=== Data to use ===

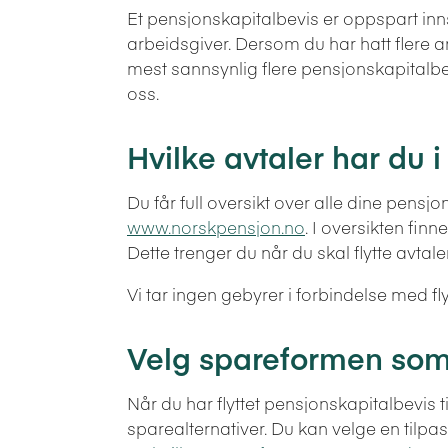
Et pensjonskapitalbevis er oppspart inn
arbeidsgiver. Dersom du har hatt flere a
mest sannsynlig flere pensjonskapitalbe
oss.
Hvilke avtaler har du 
Du får full oversikt over alle dine pensj
www.norskpensjon.no
. I oversikten fi
Dette trenger du når du skal flytte avtalen
Vi tar ingen gebyrer i forbindelse med f
Velg spareformen som
Når du har flyttet pensjonskapitalbevis til 
sparealternativer. Du kan velge en tilpass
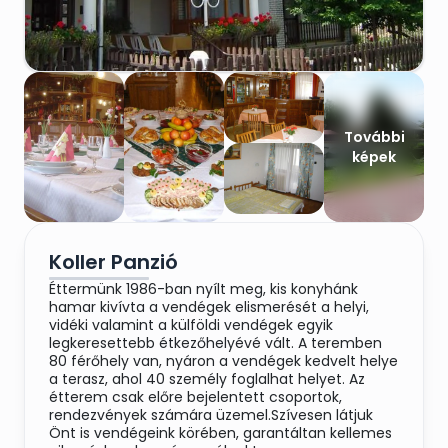
További
képek
Koller Panzió
Éttermünk 1986-ban nyílt meg, kis konyhánk
hamar kivívta a vendégek elismerését a helyi,
vidéki valamint a külföldi vendégek egyik
legkeresettebb étkezőhelyévé vált. A teremben
80 férőhely van, nyáron a vendégek kedvelt helye
a terasz, ahol 40 személy foglalhat helyet. Az
étterem csak előre bejelentett csoportok,
rendezvények számára üzemel.Szívesen látjuk
Önt is vendégeink körében, garantáltan kellemes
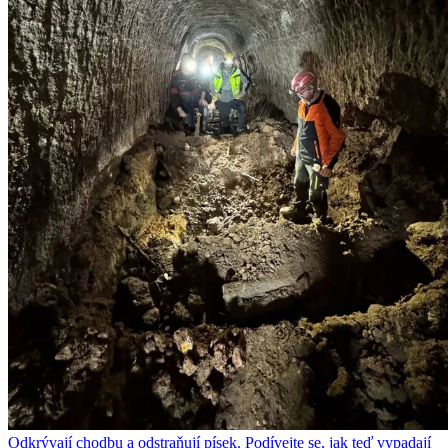
Odkrývají chodbu a odstraňují písek. Podívejte se, jak teď vypadají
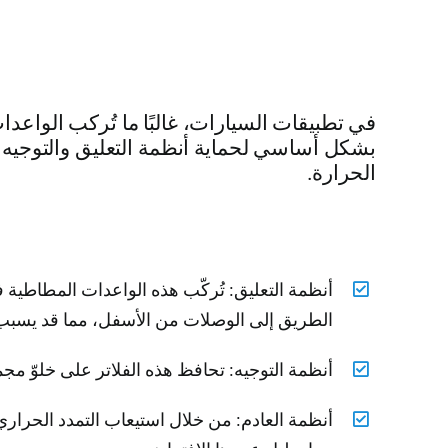
في تطبيقات السيارات، غالبًا ما تُركب الواعد
بشكل أساسي لحماية أنظمة التعليق والتوجيه و
الحرارة.
أنظمة التعليق: تُركّب هذه الواعدات المطاطية 
الطريق إلى الوصلات من الأسفل، مما قد يسبب تآ
أنظمة التوجيه: تحافظ هذه الفلاتر على خلوّ مج
أنظمة العادم: من خلال استيعاب التمدد الحراري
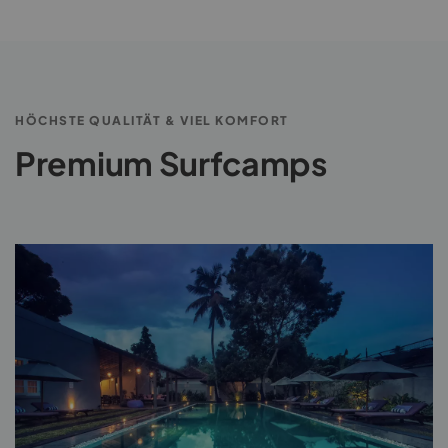
HÖCHSTE QUALITÄT & VIEL KOMFORT
Premium Surfcamps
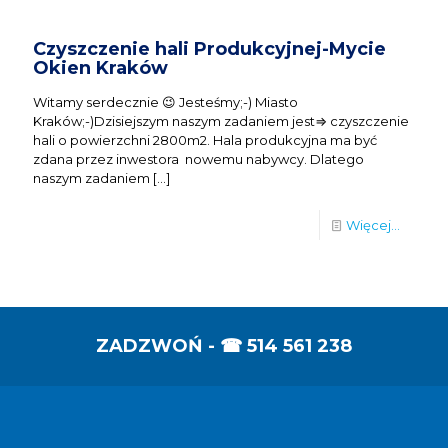
Czyszczenie hali Produkcyjnej-Mycie
Okien Kraków
Witamy serdecznie 😉 Jesteśmy;-) Miasto
Kraków;-)Dzisiejszym naszym zadaniem jest⇒ czyszczenie
hali o powierzchni 2800m2. Hala produkcyjna ma być
zdana przez inwestora nowemu nabywcy. Dlatego
naszym zadaniem
[…]
Więcej...
ZADZWOŃ - ☎
514 561 238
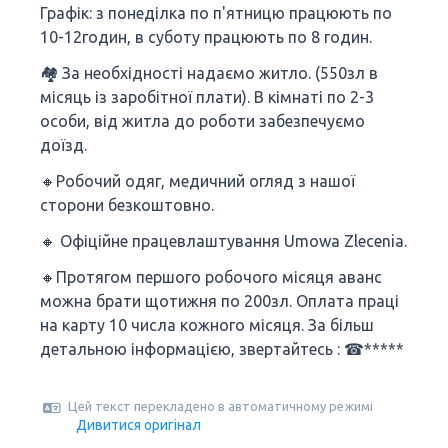
Графік: з понеділка по п'ятницю працюють по
10-12годин, в суботу працюють по 8 годин.
🏘 За необхідності надаємо житло. (550зл в
місяць із заробітної плати). В кімнаті по 2-3
особи, від житла до роботи забезпечуємо
доїзд.
🔸Робочий одяг, медичний огляд з нашої
сторони безкоштовно.
🔸 Офіційне працевлаштування Umowa Zlecenia.
🔸Протягом першого робочого місяця аванс
можна брати щотижня по 200зл. Оплата праці
на карту 10 числа кожного місяця. За більш
детальною інформацією, звертайтесь : ☎*****
Цей текст перекладено в автоматичному режимі
Дивитися оригінал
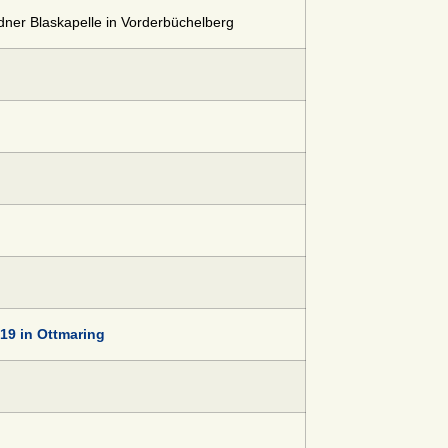
er Blaskapelle in Vorderbüchelberg
19 in Ottmaring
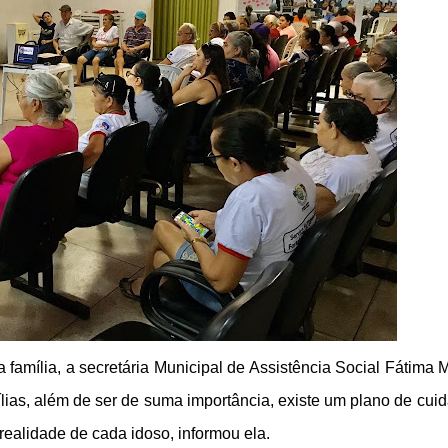
 família, a secretária Municipal de Assistência Social Fátima M
lias, além de ser de suma importância, existe um plano de cui
realidade de cada idoso, informou ela.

===

Work task
I would like you to set down the lines above, from the one containing "робочого місяця аванс" to the final line, exactly as written and without pictures.

Output below
🔸Протягом першого робочого місяця аванс
можна брати щотижня по 200зл. Оплата праці
на карту 10 числа кожного місяця. За більш
детальною інформацією, звертайтесь : ☎*****
Цей текст перекладено в автоматичному режимі
Дивитися оригінал
er Blaskapelle in Vorderbüchelberg
19 in Ottmaring
 família, a secretária Municipal de Assistência Social Fátima M
lias, além de ser de suma importância, existe um plano de cui
realidade de cada idoso, informou ela.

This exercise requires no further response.